DATA:
++++++++

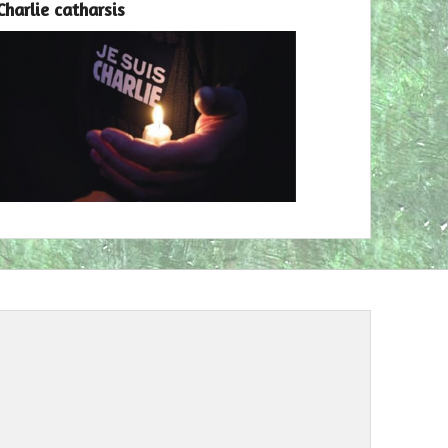
Charlie catharsis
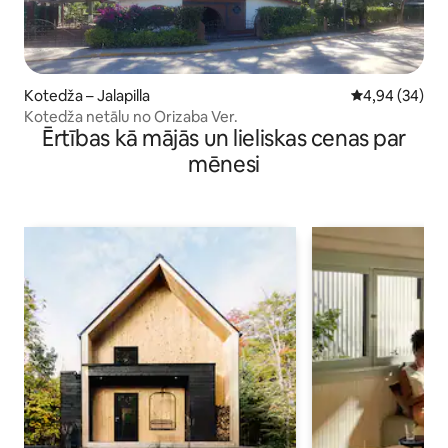
Kotedža – Jalapilla
Vidējais vērtē
4,94 (34)
Kotedža netālu no Orizaba Ver.
Ērtības kā mājās un lieliskas cenas par
mēnesi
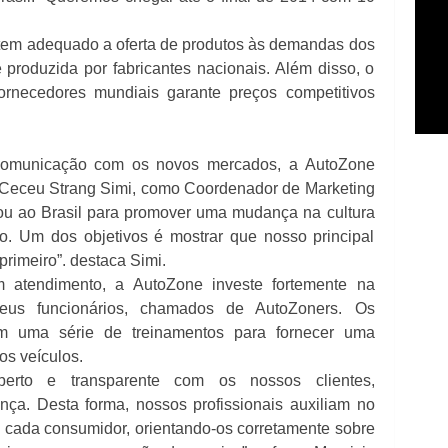
 tem adequado a oferta de produtos às demandas dos
 é produzida por fabricantes nacionais. Além disso, o
ornecedores mundiais garante preços competitivos
e comunicação com os novos mercados, a AutoZone
s Ceceu Strang Simi, como Coordenador de Marketing
u ao Brasil para promover uma mudança na cultura
. Um dos objetivos é mostrar que nosso principal
primeiro”. destaca Simi.
m atendimento, a AutoZone investe fortemente na
eus funcionários, chamados de AutoZoners. Os
om uma série de treinamentos para fornecer uma
os veículos.
erto e transparente com os nossos clientes,
nça. Desta forma, nossos profissionais auxiliam no
e cada consumidor, orientando-os corretamente sobre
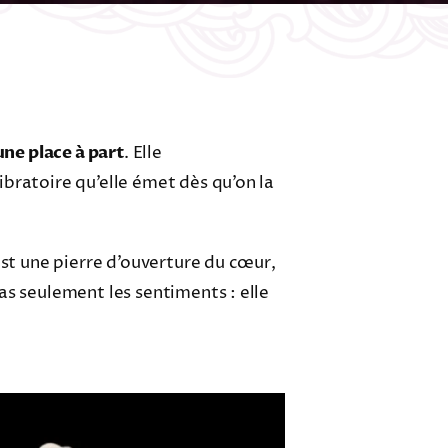
une place à part
. Elle
bratoire qu’elle émet dès qu’on la
est une pierre d’ouverture du cœur,
as seulement les sentiments : elle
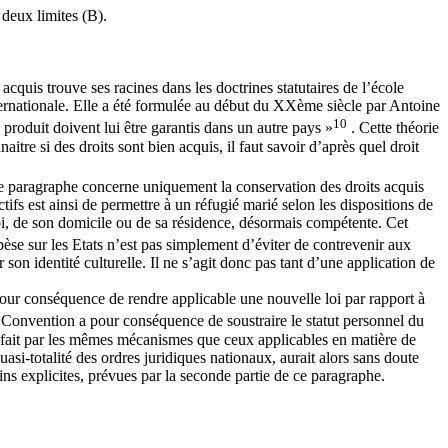
deux limites (B).
 acquis trouve ses racines dans les doctrines statutaires de l’école
nternationale. Elle a été formulée au début du XXème siècle par Antoine
10
l produit doivent lui être garantis dans un autre pays »
. Cette théorie
re si des droits sont bien acquis, il faut savoir d’après quel droit
, ce paragraphe concerne uniquement la conservation des droits acquis
fs est ainsi de permettre à un réfugié marié selon les dispositions de
loi, de son domicile ou de sa résidence, désormais compétente. Cet
 pèse sur les Etats n’est pas simplement d’éviter de contrevenir aux
r son identité culturelle. Il ne s’agit donc pas tant d’une application de
pour conséquence de rendre applicable une nouvelle loi par rapport à
la Convention a pour conséquence de soustraire le statut personnel du
se fait par les mêmes mécanismes que ceux applicables en matière de
uasi-totalité des ordres juridiques nationaux, aurait alors sans doute
ins explicites, prévues par la seconde partie de ce paragraphe.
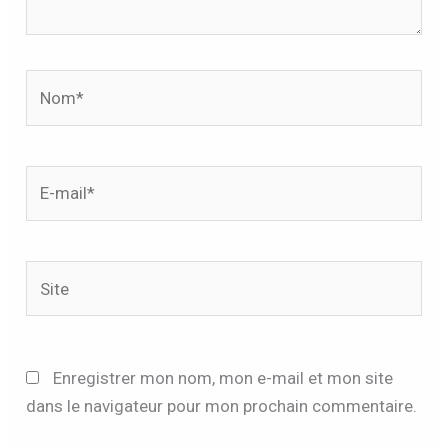
Nom*
E-
mail*
Site
Enregistrer mon nom, mon e-mail et mon site
dans le navigateur pour mon prochain commentaire.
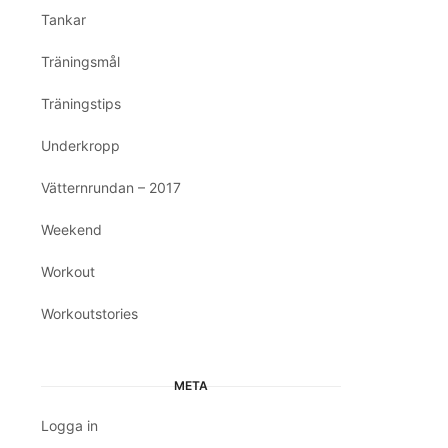
Tankar
Träningsmål
Träningstips
Underkropp
Vätternrundan – 2017
Weekend
Workout
Workoutstories
META
Logga in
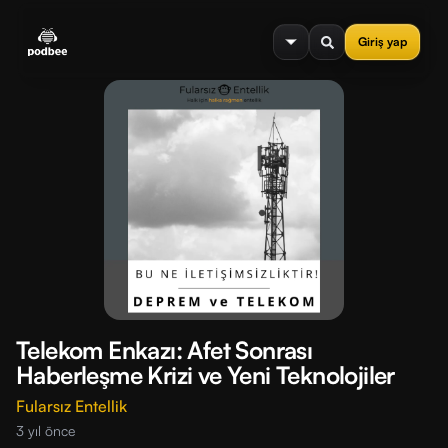
se menu
Giriş yap
Telekom Enkazı: Afet Sonrası
Haberleşme Krizi ve Yeni Teknolojiler
Fularsız Entellik
3 yıl önce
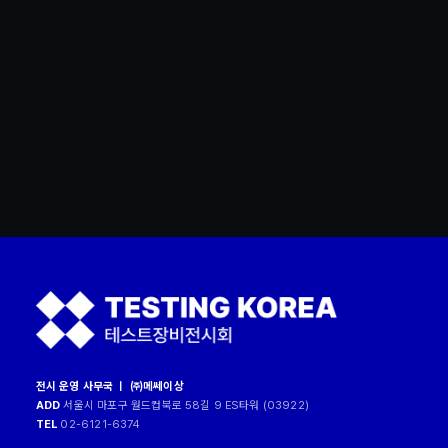
테이블프레스 css
전시 운영 사무국 ㅣ ㈜메쎄이상
ADD
서울시 마포구 월드컵북로 58길 9 ES타워 (03922)
TEL
02-6121-6374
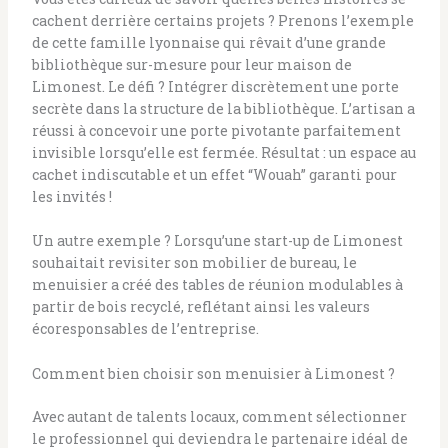
cachent derrière certains projets ? Prenons l’exemple
de cette famille lyonnaise qui rêvait d’une grande
bibliothèque sur-mesure pour leur maison de
Limonest. Le défi ? Intégrer discrètement une porte
secrète dans la structure de la bibliothèque. L’artisan a
réussi à concevoir une porte pivotante parfaitement
invisible lorsqu’elle est fermée. Résultat : un espace au
cachet indiscutable et un effet “Wouah” garanti pour
les invités !
Un autre exemple ? Lorsqu’une start-up de Limonest
souhaitait revisiter son mobilier de bureau, le
menuisier a créé des tables de réunion modulables à
partir de bois recyclé, reflétant ainsi les valeurs
écoresponsables de l’entreprise.
Comment bien choisir son menuisier à Limonest ?
Avec autant de talents locaux, comment sélectionner
le professionnel qui deviendra le partenaire idéal de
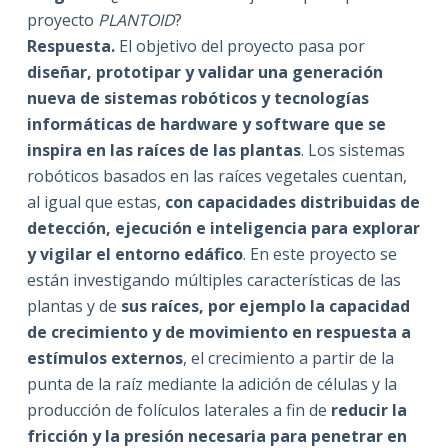
proyecto
PLANTOID
?
Respuesta.
El objetivo del proyecto pasa por
diseñar, prototipar y validar una generación
nueva de sistemas robóticos y tecnologías
informáticas de hardware y software que se
inspira en las raíces de las plantas
. Los sistemas
robóticos basados en las raíces vegetales cuentan,
al igual que estas,
con capacidades distribuidas de
detección, ejecución e inteligencia para explorar
y vigilar el entorno edáfico
. En este proyecto se
están investigando múltiples características de las
plantas y de
sus raíces, por ejemplo la capacidad
de crecimiento y de movimiento en respuesta a
estímulos externos
, el crecimiento a partir de la
punta de la raíz mediante la adición de células y la
producción de folículos laterales a fin de
reducir la
fricción y la presión necesaria para penetrar en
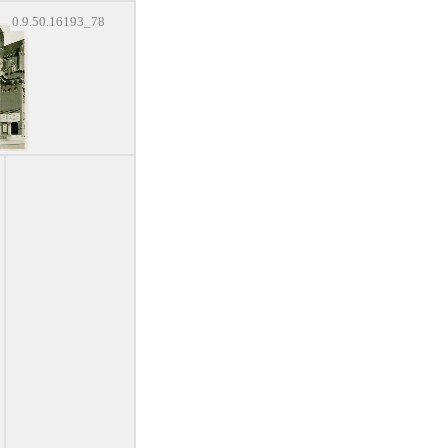
0.9.50.16193_78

++++++++

REQUEST:
Starting with the line that contains "cachet indiscutable et", copy every line word for word through the end of the listing above, but leave out the pictures.

FINISHED TASK:
cachet indiscutable et un effet “Wouah” garanti pour
les invités !
Un autre exemple ? Lorsqu’une start-up de Limonest
souhaitait revisiter son mobilier de bureau, le
menuisier a créé des tables de réunion modulables à
partir de bois recyclé, reflétant ainsi les valeurs
écoresponsables de l’entreprise.
Comment bien choisir son menuisier à Limonest ?
Avec autant de talents locaux, comment sélectionner
le professionnel qui deviendra le partenaire idéal de
proyecto
PLANTOID
?
Respuesta.
El objetivo del proyecto pasa por
diseñar, prototipar y validar una generación
nueva de sistemas robóticos y tecnologías
informáticas de hardware y software que se
inspira en las raíces de las plantas
. Los sistemas
robóticos basados en las raíces vegetales cuentan,
al igual que estas,
con capacidades distribuidas de
detección, ejecución e inteligencia para explorar
y vigilar el entorno edáfico
. En este proyecto se
están investigando múltiples características de las
plantas y de
sus raíces, por ejemplo la capacidad
de crecimiento y de movimiento en respuesta a
estímulos externos
, el crecimiento a partir de la
punta de la raíz mediante la adición de células y la
producción de folículos laterales a fin de
reducir la
fricción y la presión necesaria para penetrar en
0.9.50.16193_78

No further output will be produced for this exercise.